For instance, everybody whose local economy does not depend on military spending is, when asked about it, likely to say something along the lines of "Grr, why should I have to pay all this money so the Air Force can get planes that don't fly, and the Army can get tanks they didn't ask for?" Whereas everybody whose local economy does depend on military spending is pretty universally in favor of it, even if they know it serves no actual government purpose but does keep themselves or their family members employed.
In short, it's not "All politics is local" but "All politics is personal".
The only thing that stops a bad guy with a compiler is a good guy with a compiler.
(Score: 0) by Anonymous Coward on Friday February 09 2018, @01:53AM (2 children)
A great example is my dad.
He never served in the military. He was an industrial PhD scientist who worked for food companies that were not military suppliers. He never lived in a town with a military base.
He wants a bigger military. He has wanted more nukes since at least when he was in college in the 1960s, probably earlier. He wants more soldiers, more sailors, and more airmen. He wants bombers, submarines, and aircraft carriers. He especially wants space-based weapons and anti-ICBM systems.
He isn't rich, but he's willing to pay. He donated over $1000 to Trump, and has spent quite a bit supporting the NRA. Although he isn't fond of taxes, he sees the military as the most important expense of the federal government.
...
I'm a slightly less-good example, due to my employer selling bombs, but I didn't randomly choose my career. It's not like I would have been happy making phone apps and web pages. I love making things to harm America's enemies. Even before I got employed this way, I agreed with my dad.
My brother is also a slightly less-good example, in his case due to a military base near his house. Thing is, he had his opinions before he moved there.
(Score: 1, Interesting) by Anonymous Coward on Friday February 09 2018, @05:10AM (1 child)
I love making things to harm America's enemies
USA.gov's enemies are almost exclusively of its own making.
In 1853, USAian Commodore Perry sailed a fleet with 61 cannons into Tokyo Bay and told the Japanese in no uncertain terms that they would open themselves to trade.

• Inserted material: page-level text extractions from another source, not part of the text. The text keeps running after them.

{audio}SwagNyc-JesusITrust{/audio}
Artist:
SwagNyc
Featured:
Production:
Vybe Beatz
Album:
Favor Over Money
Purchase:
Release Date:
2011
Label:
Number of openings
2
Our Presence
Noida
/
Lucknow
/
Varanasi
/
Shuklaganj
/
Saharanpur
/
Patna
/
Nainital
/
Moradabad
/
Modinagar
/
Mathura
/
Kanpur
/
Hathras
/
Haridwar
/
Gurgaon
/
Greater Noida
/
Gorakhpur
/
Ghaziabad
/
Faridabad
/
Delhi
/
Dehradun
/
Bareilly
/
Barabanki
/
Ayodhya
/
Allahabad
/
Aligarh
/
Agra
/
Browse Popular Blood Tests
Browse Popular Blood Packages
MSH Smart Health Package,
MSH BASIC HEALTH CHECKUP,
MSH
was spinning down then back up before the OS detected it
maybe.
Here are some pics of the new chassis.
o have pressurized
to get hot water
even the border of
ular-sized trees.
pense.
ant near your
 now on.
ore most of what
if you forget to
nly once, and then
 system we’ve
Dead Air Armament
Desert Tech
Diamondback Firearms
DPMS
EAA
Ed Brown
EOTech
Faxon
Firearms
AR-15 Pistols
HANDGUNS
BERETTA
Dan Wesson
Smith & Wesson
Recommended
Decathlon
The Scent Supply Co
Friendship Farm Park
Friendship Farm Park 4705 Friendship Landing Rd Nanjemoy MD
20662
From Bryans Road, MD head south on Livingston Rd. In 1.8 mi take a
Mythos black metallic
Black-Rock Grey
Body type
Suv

In 1896, USAian Marines invaded and occupied Hawaii and USA.gov never left.
In 1898, yellow journalism took USA.gov into a war of Imperialism against Spain.
WWI was a European matter. USA.gov had no business getting involved.
...and as soon as WWI was over, USA.gov (and a dozen other Capitalist countries) invaded the newborn USSR (and never bothered to tell USAians it was doing that).
In the 1930s, USA.gov sent a fleet to blockade Japanese trade in the Malaccan Strait.
Pearl Harbor was payback.
The coup which deposed the democratically-elected prime minister of Iran in 1953 and installed a brutal monster was directed by CIA.
The USAian invasion and occupation of Vietnam was overt Imperialism.
...and USA.gov murdered civilians by the millions in that.
...and we could go all the way back to "the shores of Tripoli" (the Mediterranean coast of Libya, 1803) or "the halls of Montezuma" (Mexico City, 1845).
-- OriginalOwner_ [soylentnews.org]
(Score: 0) by Anonymous Coward on Friday February 09 2018, @06:47AM
You can't help the brainwashed, those events are too far removed for them. If nothing else they wave them away with "all countries do the same shit" and therefore they might as well look out for their own.